Pine Hill is an unincorporated community in Rusk County, located in the U.S. state of Texas. According to the Handbook of Texas, the community had a population of 49 in 2000. It is located within the Longview, Texas metropolitan area.

History
The area in what is known as Pine Hill today was first settled in 1844 by Uncle Henderson Hillin. It was given the nickname Rake Pocket from two different sources. One source says that a man thought he had been overcharged at the local hotel, while another claims that Hillin had to literally "rake his pockets" to feed his animals while traveling through here in an oxcart. He then encouraged his family members from Alabama and Georgia to relocate to the area when he started farming four years after settling here. He served as the town merchant for nearly half a century.
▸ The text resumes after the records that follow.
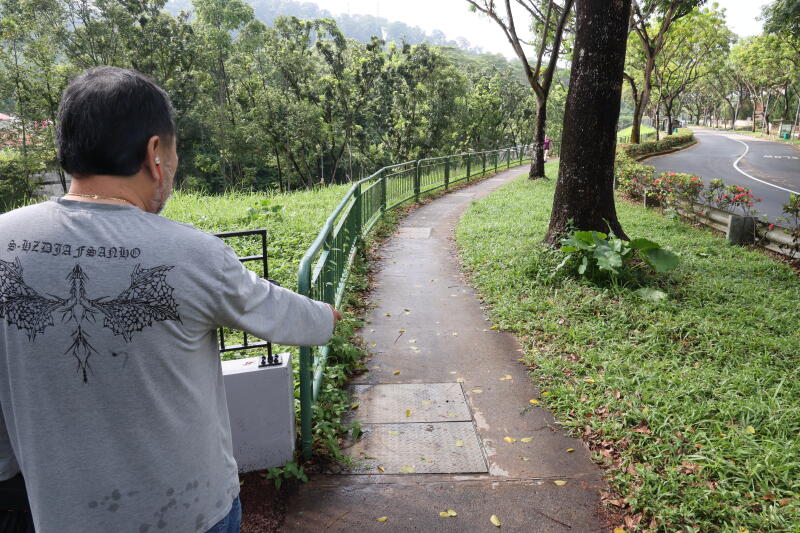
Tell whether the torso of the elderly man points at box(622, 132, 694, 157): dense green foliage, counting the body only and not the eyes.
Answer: yes

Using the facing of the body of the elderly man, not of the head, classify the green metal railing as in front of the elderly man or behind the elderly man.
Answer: in front

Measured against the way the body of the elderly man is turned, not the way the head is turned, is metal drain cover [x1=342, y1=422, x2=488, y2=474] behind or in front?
in front

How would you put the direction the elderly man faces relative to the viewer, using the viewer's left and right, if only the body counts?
facing away from the viewer and to the right of the viewer

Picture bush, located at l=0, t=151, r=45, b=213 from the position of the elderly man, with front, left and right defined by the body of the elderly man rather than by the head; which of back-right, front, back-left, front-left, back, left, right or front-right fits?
front-left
A post office was established in 1847 and remained in operation until sometime after 1930, with James W. Clark as the first postmaster. The community then received its mail from Sharon in 1856, but moved back to Pine Hill that next year. It was the size of a normal town even after the American Civil War. The Timpson and Henderson Railway caused Pine Hill to become a bastion for lumber production from 1909 to 1922. A newspaper called the Pinehill Times was established in 1913. A fire destroyed ten businesses three years later, while another fire struck in 1937. The town had five businesses and 250 residents in 1940. In the next decade, the population plummeted to 100 and then to 49 from 1968 through 2000.

Geography
Pine Hill is located at the intersection of Farm to Market Roads 1798 and 348 about 3 miles south of U.S. Highway 79,  east of Henderson and  west of Carthage in far-eastern Rusk County.

Education
Today, the community is served by the Henderson Independent School District.